After it was cooked, I carved it up and stuck the meat in the fridge.  I then put the carcass into a large pot and covered it with water.  I added an onion, a carrot, and a couple of stalks of celery.  A couple of teaspoons of salt and some pepper went in too, and then I left it on low overnight and all day.  I kept the lid on, so that I didn't lose too much liquid.  When I got home from school today, I strained the stock and then I (you'll never guess) sauteed an onion and some garlic in olive oil in the pot and then added a carrot and some celery.  I know...this is so hard to believe, but it is true.

I covered the veggies in the strained broth, chopped up some of the meat that I had carved off of the bird, threw in some of the good meat that had come off of the carcass, and seasoned to taste.  I brought it to a boil and then added a couple of handfuls of Costco egg noodles.  Simmered for about ten-twelve minutes or until the noodles were tender.  The veggies and the noodles got tender about the same time and it was so yummy.  I had quite a bit of chicken left over, so I made a simple chicken salad that I will eat as a sandwich tomorrow, and then I canned the remaining broth.  I'll use it to make cabbage soup on Wednesday...or maybe pantry stew...I'm telling you, it's a cuddly blanket for your belly.

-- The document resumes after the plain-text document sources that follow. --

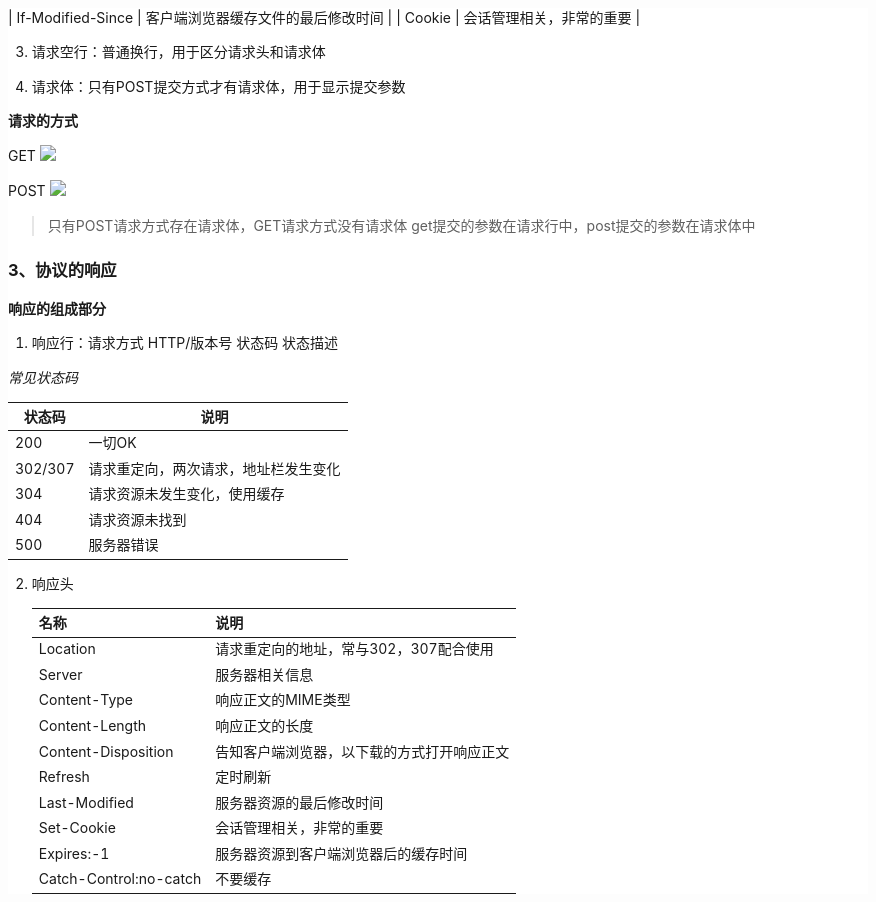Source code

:    | If-Modified-Since | 客户端浏览器缓存文件的最后修改时间                     |
   | Cookie            | 会话管理相关，非常的重要                               |

3. 请求空行：普通换行，用于区分请求头和请求体

4. 请求体：只有POST提交方式才有请求体，用于显示提交参数

**请求的方式**

GET
![](http://images.hellocode.top/get%E8%AF%B7%E6%B1%82%E6%96%B9%E5%BC%8F.png)

POST
![](http://images.hellocode.top/post%E8%AF%B7%E6%B1%82%E6%96%B9%E5%BC%8F.png)

> 只有POST请求方式存在请求体，GET请求方式没有请求体
> get提交的参数在请求行中，post提交的参数在请求体中

### 3、协议的响应

**响应的组成部分**

1. 响应行：请求方式 HTTP/版本号 状态码 状态描述
   

*常见状态码*

| 状态码  | 说明                                 |
| ------- | ------------------------------------ |
| 200     | 一切OK                               |
| 302/307 | 请求重定向，两次请求，地址栏发生变化 |
| 304     | 请求资源未发生变化，使用缓存         |
| 404     | 请求资源未找到                       |
| 500     | 服务器错误                           |

2. 响应头

   | 名称                   | 说明                                       |
   | ---------------------- | ------------------------------------------ |
   | Location               | 请求重定向的地址，常与302，307配合使用     |
   | Server                 | 服务器相关信息                             |
   | Content-Type           | 响应正文的MIME类型                         |
   | Content-Length         | 响应正文的长度                             |
   | Content-Disposition    | 告知客户端浏览器，以下载的方式打开响应正文 |
   | Refresh                | 定时刷新                                   |
   | Last-Modified          | 服务器资源的最后修改时间                   |
   | Set-Cookie             | 会话管理相关，非常的重要                   |
   | Expires:-1             | 服务器资源到客户端浏览器后的缓存时间       |
   | Catch-Control:no-catch | 不要缓存                                   |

And last, but not least, another of our standard recipes.  This is going to come as a shock though, so you might want to sit down if you're not already.  Besides, what are you doing reading a blog standing up?

This does not start with root veggies.  It has nothing to do with them...well, except for the onions and garlic, but what can I say?

This one starts with about 5oz of spinach (two or three big handfuls) in a HUGE bowl.  Add 8oz mozzarella and 1/3 cup Parmesan.

Cook and drain half a pound of penne pasta.  Set it aside.  Next, a half an onion and three cloves of garlic in half olive oil and half butter (a tablespoon or so of each).  I have one of those monstrous things of garlic cloves from Costco in the freezer, so I pull out the cloves I need and shred them.  This makes the garlic really potent.  You can use fresh diced up...I'm all about personal freedom.

Brown up some meat if you want (chicken or beef or whatever), but I often leave it vegetarian.  Then add a pint of diced tomatoes...or a can...whatever.  Last, when everything is heated through, add 1/3 cup or so of pesto.  Hence the greenish color.  It didn't look so green in real life.  It looked yummy in real life.

Pour everything together in the HUGE bowl and mix carefully until all ingredients are evenly distributed.  This is important...and a bit tricky, but I have faith you will prevail.  

I dump it all back into the pan I used to make the sauce, but you can use a 9x13 casserole if you want.  Sprinkle the top with more mozzarella and Parmesan, and stick it in a 375 oven uncovered for half an hour.  I forgot the last picture because I was so excited to eat it, but it comes out beautifully brown and bubbly and  smelling lovely.  Enjoy!